"THE FOG OF WAR’S" ELEVEN LESSONS

Lesson #1. Empathize with your enemy. This segment deals primarily with the Cuban missile crisis, and features shots of a calendar paperweight JFK gave McNamara with the crucial days highlighted. Also, a truly gorgeous cable from Kruschev that made me miss the era of statesmen.

Lesson #2. Rationality will not save us. McNamara says he learned only in 1992 about the presence and number of missiles in Cuba back in 1962. "Cold War? Hell, it was a hot war!" Also, unnervingly cherubic McNamara baby pictures.

Lesson #3. There's something beyond oneself. That "S." in Robert S. McNamara? It stands for Strange. Really. He goes to Stanford, marries, and heads up Army Air Force Statistical Control at Harvard Business School. He also remembers the prices of everything. Everything!

Lesson #4. Maximize efficiency. Or, if you drop your specially designed to fly at 29,000 feet to avoid pilot casualties B-29s down to 5,000 feet, you can firebomb the shit out of Japan. Some of your guys might get shot, though. Morris very effectively throws up Japanese city names, what percentage [90%, say] was destroyed, and then the name of an equivalent-size American city or town.

Lesson #5. Proportionality should be a guideline in war. Firebombing the shit out of Japan? OK. Adding two A-bombs to the mix? Excessive. McNamara actually says that if we had lost, he and Curtis LeMay would have been prosecuted as war criminals. Oh yeah, and we learn about his brief leadership of Ford Motor Company.

Lesson #6. Get the data. Or, who buys cheap VWs, and how do we get their business? Also, the story of Ford's collection of car accident data, which included dropping human skulls down stairwells at the Cornell Aeronautical Lab to test impacts. Also, McNamara chose the spot in Arlington National Cemetery in which JFK is buried.

Lesson #7. Belief and seeing are both often wrong. Hearts and minds and rolling thunder in Viet Nam. LBJ and the Gulf of Tonkin opening the way for our Afghani and Iraqi imbroglios today.

Lesson #8. Be prepared to reexamine your reasoning. As I said, he comes out against unilateralism, but never against a president, sitting or otherwise. Also, he can't remember authorizing Agent Orange. That's right, I said he can't remember.

Lesson #9. In order to do good, you may have to engage in evil. Morris uses especially tight close ups as McNamara talks about the Quaker immolating himself to protest the war in 1965. "It was a tense period for my family."

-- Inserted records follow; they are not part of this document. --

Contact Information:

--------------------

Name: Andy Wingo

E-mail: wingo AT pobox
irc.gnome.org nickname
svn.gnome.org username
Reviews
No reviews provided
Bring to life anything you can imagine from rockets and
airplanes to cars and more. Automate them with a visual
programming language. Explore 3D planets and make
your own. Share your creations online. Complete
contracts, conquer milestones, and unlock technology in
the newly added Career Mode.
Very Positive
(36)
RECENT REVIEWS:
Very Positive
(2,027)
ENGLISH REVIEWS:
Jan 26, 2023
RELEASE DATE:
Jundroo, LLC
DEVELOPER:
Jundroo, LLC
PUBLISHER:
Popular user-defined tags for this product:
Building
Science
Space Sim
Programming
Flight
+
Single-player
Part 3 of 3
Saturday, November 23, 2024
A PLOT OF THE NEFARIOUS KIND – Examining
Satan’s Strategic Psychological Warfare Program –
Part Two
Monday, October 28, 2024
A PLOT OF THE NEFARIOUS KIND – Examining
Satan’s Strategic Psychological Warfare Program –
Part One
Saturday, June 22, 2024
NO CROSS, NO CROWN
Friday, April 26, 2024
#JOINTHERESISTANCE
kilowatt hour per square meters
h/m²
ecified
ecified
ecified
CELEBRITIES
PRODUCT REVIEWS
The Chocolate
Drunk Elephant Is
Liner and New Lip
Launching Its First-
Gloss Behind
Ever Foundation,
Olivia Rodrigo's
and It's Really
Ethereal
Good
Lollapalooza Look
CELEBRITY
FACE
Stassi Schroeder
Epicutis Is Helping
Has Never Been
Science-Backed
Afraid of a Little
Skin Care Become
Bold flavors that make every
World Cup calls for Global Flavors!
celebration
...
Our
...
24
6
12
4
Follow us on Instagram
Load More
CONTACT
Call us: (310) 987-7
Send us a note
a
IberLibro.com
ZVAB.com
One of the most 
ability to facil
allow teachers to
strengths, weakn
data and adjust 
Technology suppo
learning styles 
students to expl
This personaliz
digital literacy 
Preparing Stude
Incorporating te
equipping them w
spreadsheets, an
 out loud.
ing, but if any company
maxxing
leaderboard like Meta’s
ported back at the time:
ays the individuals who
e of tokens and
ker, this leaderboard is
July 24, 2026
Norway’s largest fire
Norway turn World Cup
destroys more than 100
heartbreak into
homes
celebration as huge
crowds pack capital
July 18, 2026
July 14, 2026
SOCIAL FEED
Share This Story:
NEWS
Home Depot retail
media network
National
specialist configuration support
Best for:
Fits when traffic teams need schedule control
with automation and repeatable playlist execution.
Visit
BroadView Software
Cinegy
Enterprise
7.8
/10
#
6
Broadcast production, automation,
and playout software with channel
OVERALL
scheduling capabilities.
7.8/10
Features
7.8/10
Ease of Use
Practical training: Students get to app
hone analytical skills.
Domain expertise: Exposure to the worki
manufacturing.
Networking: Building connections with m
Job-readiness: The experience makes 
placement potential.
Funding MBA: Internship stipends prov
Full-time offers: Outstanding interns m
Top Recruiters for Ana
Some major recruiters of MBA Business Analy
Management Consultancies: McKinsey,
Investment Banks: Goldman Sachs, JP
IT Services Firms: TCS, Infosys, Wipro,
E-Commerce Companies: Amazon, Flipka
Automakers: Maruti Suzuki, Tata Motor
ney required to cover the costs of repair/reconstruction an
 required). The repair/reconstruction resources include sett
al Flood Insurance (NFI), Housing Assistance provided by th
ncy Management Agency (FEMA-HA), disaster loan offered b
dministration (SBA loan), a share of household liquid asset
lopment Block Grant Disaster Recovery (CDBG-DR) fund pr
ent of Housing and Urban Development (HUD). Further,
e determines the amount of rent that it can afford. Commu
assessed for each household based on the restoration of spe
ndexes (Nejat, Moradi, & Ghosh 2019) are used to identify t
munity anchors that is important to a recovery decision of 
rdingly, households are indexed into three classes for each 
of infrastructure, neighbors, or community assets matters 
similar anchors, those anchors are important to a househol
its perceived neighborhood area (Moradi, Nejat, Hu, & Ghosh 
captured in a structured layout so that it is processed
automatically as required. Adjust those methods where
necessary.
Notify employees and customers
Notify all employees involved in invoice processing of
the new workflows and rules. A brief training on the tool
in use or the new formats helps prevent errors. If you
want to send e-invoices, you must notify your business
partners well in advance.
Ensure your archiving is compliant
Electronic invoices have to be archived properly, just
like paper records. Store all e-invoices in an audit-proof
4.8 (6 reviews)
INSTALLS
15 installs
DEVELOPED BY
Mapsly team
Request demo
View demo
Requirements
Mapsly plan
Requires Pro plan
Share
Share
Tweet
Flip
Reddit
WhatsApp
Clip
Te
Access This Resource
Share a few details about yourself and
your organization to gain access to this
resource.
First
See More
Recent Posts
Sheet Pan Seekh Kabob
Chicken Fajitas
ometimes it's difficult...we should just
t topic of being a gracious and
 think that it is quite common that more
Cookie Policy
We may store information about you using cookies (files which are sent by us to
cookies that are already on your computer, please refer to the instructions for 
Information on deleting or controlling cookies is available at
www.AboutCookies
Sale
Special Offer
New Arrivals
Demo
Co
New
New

Lesson #10. Never say never. Or never answer the question you've been asked. Answer the question you wish had been asked of you. McNamara laments that historians are never interested in counterfactuals--what might have been.

Lesson #11. You can't change human nature. In the fog of war, judgment and understanding were not accurate. He quotes T.S. Eliot: "We shall not cease from exploration, and the end of our exploring shall be to arrive where we started and know the place for the first time."